# Oquirrh is 2!



## Oquirrh the V (Jun 24, 2011)

Oquirrh is two today! He's getting a Cheddar Turkey cupcake with Sweet Potato frosting, a play date with his Vizsla friends and a skineeez toy. Love this boy to pieces!


----------



## mswhipple (Mar 7, 2011)

Willie and I are sending HAPPY SECOND BIRTHDAY WISHES to Oquirrh the V!! ;D ;D

The cupcake and play date sound like a perfect way to celebrate!!
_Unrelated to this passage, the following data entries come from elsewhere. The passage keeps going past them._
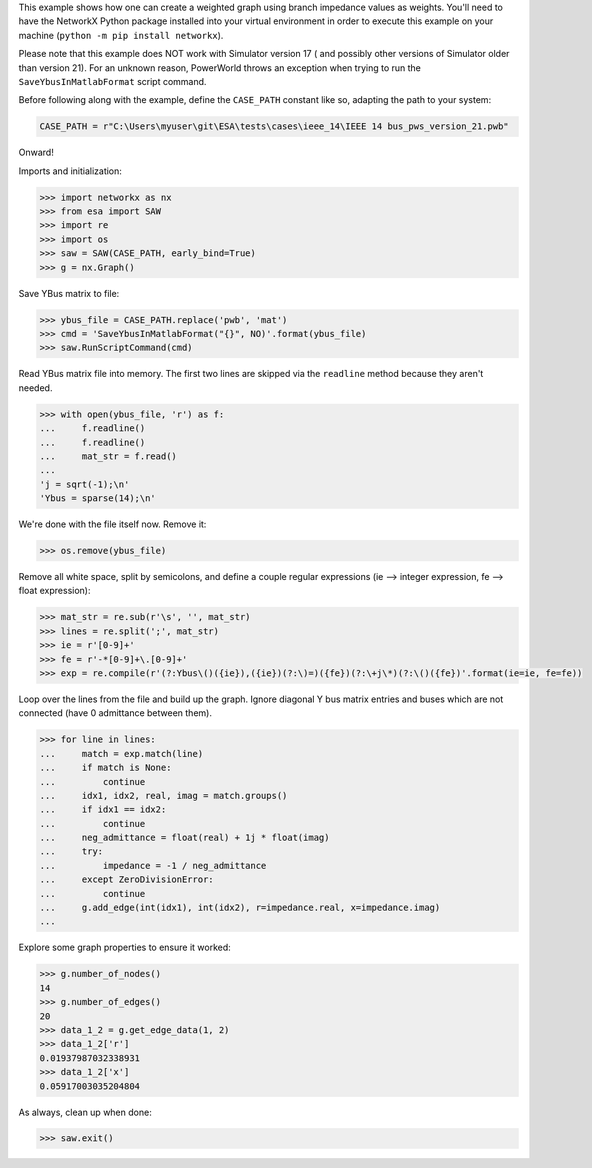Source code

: This example shows how one can create a weighted graph using branch
impedance values as weights. You'll need to have the NetworkX Python
package installed into your virtual environment in order to execute
this example on your machine (``python -m pip install networkx``).

Please note that this example does NOT work with Simulator version 17 (
and possibly other versions of Simulator older than version 21). For an
unknown reason, PowerWorld throws an exception when trying to run the
``SaveYbusInMatlabFormat`` script command.

Before following along with the example, define the ``CASE_PATH``
constant like so, adapting the path to your system:

.. code:: python

    CASE_PATH = r"C:\Users\myuser\git\ESA\tests\cases\ieee_14\IEEE 14 bus_pws_version_21.pwb"

Onward!

Imports and initialization:

.. code:: python

    >>> import networkx as nx
    >>> from esa import SAW
    >>> import re
    >>> import os
    >>> saw = SAW(CASE_PATH, early_bind=True)
    >>> g = nx.Graph()

Save YBus matrix to file:

.. code:: python

    >>> ybus_file = CASE_PATH.replace('pwb', 'mat')
    >>> cmd = 'SaveYbusInMatlabFormat("{}", NO)'.format(ybus_file)
    >>> saw.RunScriptCommand(cmd)

Read YBus matrix file into memory. The first two lines are skipped via
the ``readline`` method because they aren't needed.

.. code:: python

    >>> with open(ybus_file, 'r') as f:
    ...     f.readline()
    ...     f.readline()
    ...     mat_str = f.read()
    ...
    'j = sqrt(-1);\n'
    'Ybus = sparse(14);\n'

We're done with the file itself now. Remove it:

.. code:: python

    >>> os.remove(ybus_file)

Remove all white space, split by semicolons, and define a couple regular
expressions (ie --> integer expression, fe --> float expression):

.. code:: python

    >>> mat_str = re.sub(r'\s', '', mat_str)
    >>> lines = re.split(';', mat_str)
    >>> ie = r'[0-9]+'
    >>> fe = r'-*[0-9]+\.[0-9]+'
    >>> exp = re.compile(r'(?:Ybus\()({ie}),({ie})(?:\)=)({fe})(?:\+j\*)(?:\()({fe})'.format(ie=ie, fe=fe))

Loop over the lines from the file and build up the graph. Ignore
diagonal Y bus matrix entries and buses which are not connected
(have 0 admittance between them).

.. code:: python

    >>> for line in lines:
    ...     match = exp.match(line)
    ...     if match is None:
    ...         continue
    ...     idx1, idx2, real, imag = match.groups()
    ...     if idx1 == idx2:
    ...         continue
    ...     neg_admittance = float(real) + 1j * float(imag)
    ...     try:
    ...         impedance = -1 / neg_admittance
    ...     except ZeroDivisionError:
    ...         continue
    ...     g.add_edge(int(idx1), int(idx2), r=impedance.real, x=impedance.imag)
    ...

Explore some graph properties to ensure it worked:

.. code:: python

    >>> g.number_of_nodes()
    14
    >>> g.number_of_edges()
    20
    >>> data_1_2 = g.get_edge_data(1, 2)
    >>> data_1_2['r']
    0.01937987032338931
    >>> data_1_2['x']
    0.05917003035204804

As always, clean up when done:

.. code:: python

    >>> saw.exit()
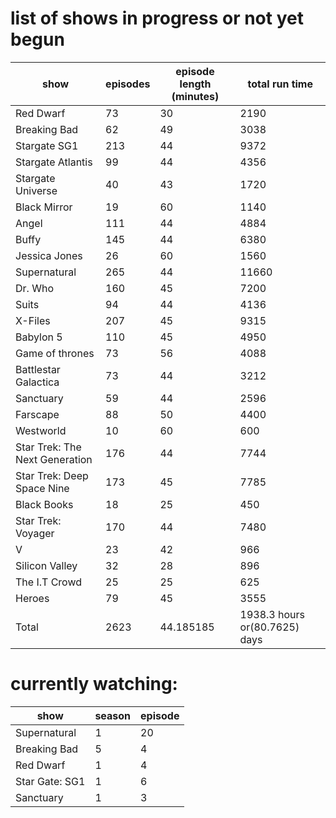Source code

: * list of shows in progress or not yet begun
| show                           | episodes | episode length (minutes) |                total run time |
|--------------------------------+----------+--------------------------+-------------------------------|
| Red Dwarf                      |       73 |                       30 |                          2190 |
| Breaking Bad                   |       62 |                       49 |                          3038 |
| Stargate SG1                   |      213 |                       44 |                          9372 |
| Stargate Atlantis              |       99 |                       44 |                          4356 |
| Stargate Universe              |       40 |                       43 |                          1720 |
| Black Mirror                   |       19 |                       60 |                          1140 |
| Angel                          |      111 |                       44 |                          4884 |
| Buffy                          |      145 |                       44 |                          6380 |
| Jessica Jones                  |       26 |                       60 |                          1560 |
| Supernatural                   |      265 |                       44 |                         11660 |
| Dr. Who                        |      160 |                       45 |                          7200 |
| Suits                          |       94 |                       44 |                          4136 |
| X-Files                        |      207 |                       45 |                          9315 |
| Babylon 5                      |      110 |                       45 |                          4950 |
| Game of thrones                |       73 |                       56 |                          4088 |
| Battlestar Galactica           |       73 |                       44 |                          3212 |
| Sanctuary                      |       59 |                       44 |                          2596 |
| Farscape                       |       88 |                       50 |                          4400 |
| Westworld                      |       10 |                       60 |                           600 |
| Star Trek: The Next Generation |      176 |                       44 |                          7744 |
| Star Trek: Deep Space Nine     |      173 |                       45 |                          7785 |
| Black Books                    |       18 |                       25 |                           450 |
| Star Trek: Voyager             |      170 |                       44 |                          7480 |
| V                              |       23 |                       42 |                           966 |
| Silicon Valley                 |       32 |                       28 |                           896 |
| The I.T Crowd                  |       25 |                       25 |                           625 |
| Heroes                         |       79 |                       45 |                          3555 |
|--------------------------------+----------+--------------------------+-------------------------------|
| Total                          |     2623 |                44.185185 | 1938.3 hours or(80.7625) days |
#+TBLFM: $4=$2*$3::@>$2=vsum(@2$2..@-1$2)::@>$3=vmean(@2$3..@-1$3)::@>$4=(vsum(@2$4..@-1$4)/60) hours or (vsum(@2$4..@-1$4)/(60*24)) days

* currently watching:
| show           | season | episode |
|----------------+--------+---------|
| Supernatural   |      1 |      20 |
| Breaking Bad   |      5 |       4 |
| Red Dwarf      |      1 |       4 |
| Star Gate: SG1 |      1 |       6 |
| Sanctuary      |      1 |       3 |


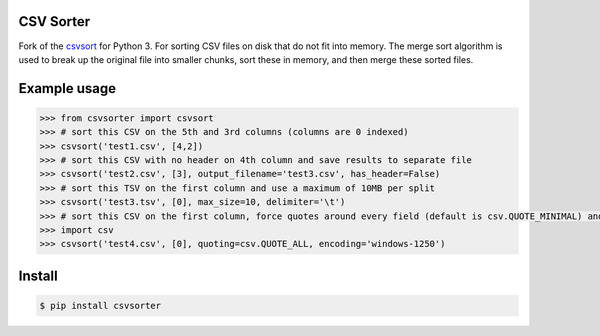 ==========
CSV Sorter
==========

Fork of the csvsort_ for Python 3.
For sorting CSV files on disk that do not fit into memory. The merge sort algorithm is used to break up the original file into smaller chunks, sort these in memory, and then merge these sorted files.

.. _csvsort: https://bitbucket.org/richardpenman/csvsort

=============
Example usage
=============

.. sourcecode:: python

    >>> from csvsorter import csvsort
    >>> # sort this CSV on the 5th and 3rd columns (columns are 0 indexed)
    >>> csvsort('test1.csv', [4,2])  
    >>> # sort this CSV with no header on 4th column and save results to separate file
    >>> csvsort('test2.csv', [3], output_filename='test3.csv', has_header=False)  
    >>> # sort this TSV on the first column and use a maximum of 10MB per split
    >>> csvsort('test3.tsv', [0], max_size=10, delimiter='\t')  
    >>> # sort this CSV on the first column, force quotes around every field (default is csv.QUOTE_MINIMAL) and use windows-1250 encoding
    >>> import csv
    >>> csvsort('test4.csv', [0], quoting=csv.QUOTE_ALL, encoding='windows-1250')

..


=======
Install
=======

.. sourcecode:: bash

    $ pip install csvsorter

..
p.s. What a handsome boy!!


----------



## Green (Oct 5, 2012)

Happy Birthday Oquirrh the V!


----------



## dmak (Jul 25, 2012)

Kauzy and I wish you a happy bday Oquirrh. Looking forward to meeting you guys in a few monthes


----------



## GarysApollo (Nov 27, 2012)

Old man!


----------



## KB87 (Jan 30, 2012)

Happy Birthday, Oquirrh!!


----------



## hobbsy1010 (Jun 4, 2011)

Happy Birthday Oquirrh

No excuses now officially an adult........... ;D

The Hobbsy's


----------



## SkyyMax (Apr 5, 2012)

Happy Birthday Oquirrh!!!


----------



## NeverGiveUpRAC (Aug 27, 2012)

Sounds like a great day!! Happy Birthday Oquirrh! Btw, LOVE that scarf/bandana!!! <3


----------



## Darcy1311 (May 27, 2012)

Happy 2nd birthday Oquirrh, Darcy says, have a fantastic day.......... :-*


----------



## Oquirrh the V (Jun 24, 2011)

Thank you everyone for the birthday wishes! We ended our day with a fun play date with 4 female Vizslas; he's a lucky boy!


----------



## OttosMama (Oct 27, 2011)

Happy birthday Oq! Wow - time flies!


----------